Attach a config to the client to set retry rules and guardrails. This example retries up to 5 times and denies any reply containing the word Apple.

pythonpython
config = {
  "retry": {"attempts": 5},
  "output_guardrails": [{
    "default.contains": {"operator": "none", "words": ["Apple"]},
    "deny": True
  }]
}

# Attach the config to the client
client = client.with_options(config=config)

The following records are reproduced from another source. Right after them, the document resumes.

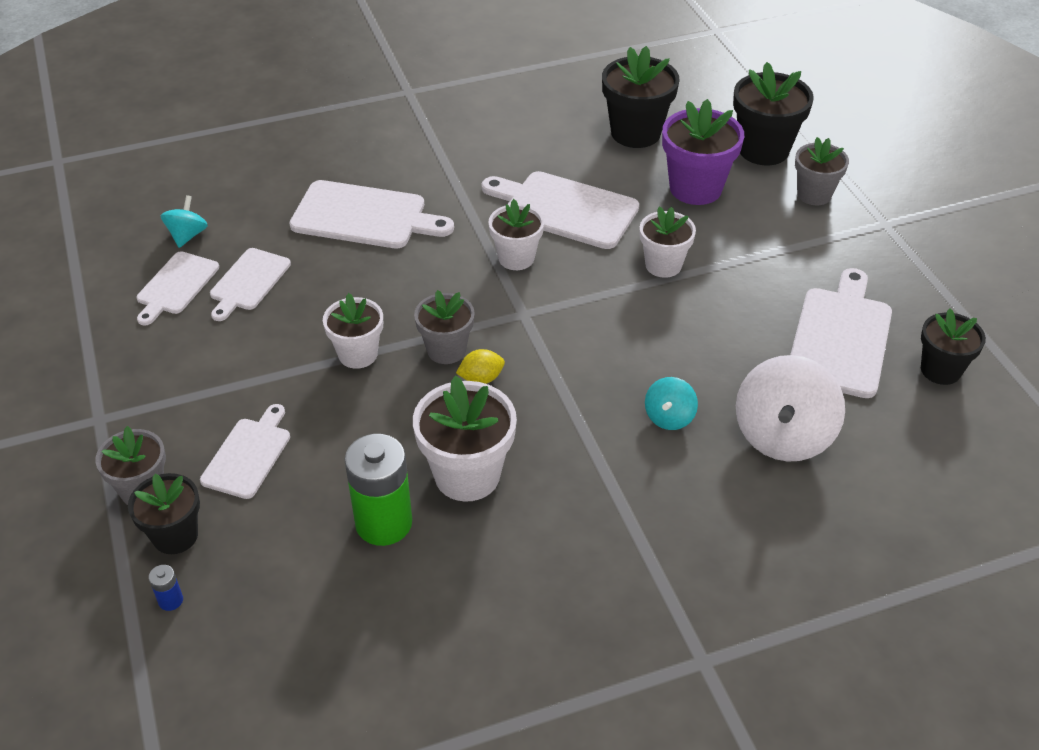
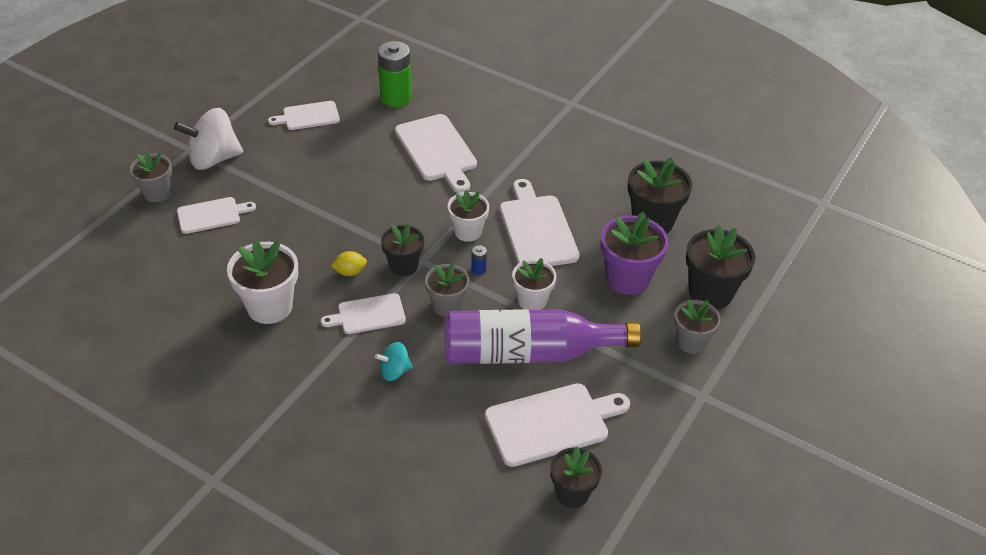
camera: 50 degrees right, 0 degrees up
black flower pot [128,473,200,554] -> black flower pot moved to [381,224,424,276]
blue battery [149,565,183,611] -> blue battery moved to [471,245,487,275]
turquoise spinning top [161,195,208,248] -> none
white cutting board [210,248,291,321] -> white cutting board moved to [321,293,406,334]
white flower pot [323,293,383,369] -> none
green battery [344,434,412,546] -> green battery moved to [378,41,411,107]
grey flower pot [414,290,475,364] -> grey flower pot moved to [425,263,470,317]
yellow lemon [456,349,505,384] -> yellow lemon turned 45 degrees counterclockwise [331,251,367,276]
white spinning top [736,355,845,462] -> white spinning top moved to [174,108,243,170]
none -> purple bottle [444,309,641,364]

client.chat.completions.create(
    model="gpt-4o-mini",
    messages=[{"role": "user", "content": "Reply randomly with Apple or Bat"}]
)

Commands and code are distilled from the project's own documentation — always check the official repo for the latest.

When to use it

  • Swap between LLM providers (OpenAI, Anthropic, Bedrock, Groq) without changing your application code
  • Keep an AI feature running through provider outages using automatic retries and fallbacks
  • Apply guardrails to model output, such as blocking responses that contain certain words
  • Inspect and debug your LLM request logs from a single local console

How Portkey AI Gateway compares

Portkey AI Gateway alongside other open-source gateways & routing tools AI/TLDR tracks, ranked by GitHub stars.

ToolStarsWhat it does
LiteLLM★ 50.9kA Python SDK and proxy server that gives one OpenAI-compatible API to 100+ LLM providers, with cost tracking, budgets, fallbacks, rate limiting, and an admin UI.
Apache APISIX★ 16.8kA cloud-native API gateway whose AI plugins add multi-provider LLM proxying, load balancing, retries and fallbacks, token-based rate limiting, and content moderation.
Portkey AI Gateway★ 12.1kRoute to hundreds of LLMs through one fast API, with retries, fallbacks, and guardrails
Higress★ 8.7kAn AI-native API gateway built on Istio and Envoy that proxies and governs traffic to many LLM providers, with token rate limiting, caching, and MCP server hosting.
Plano (formerly Arch Gateway)★ 6.6kAn Envoy-based proxy and data plane for agentic apps that handles prompt routing between agents, guardrails, unified access to LLMs, and observability.
Bifrost★ 5.9kA high-throughput LLM gateway written in Go that gives a single OpenAI-compatible API to many providers, with failover, load balancing, semantic caching, and very low overhead at high request rates.
RouteLLM★ 5kA framework from LMSYS for serving and evaluating LLM routers that sends easy queries to cheaper models and hard ones to stronger models to cut cost.
vLLM Semantic Router★ 4.5kAn intelligent router that inspects each request and sends it to the most suitable model in a mixture-of-models setup across cloud, data center, and edge.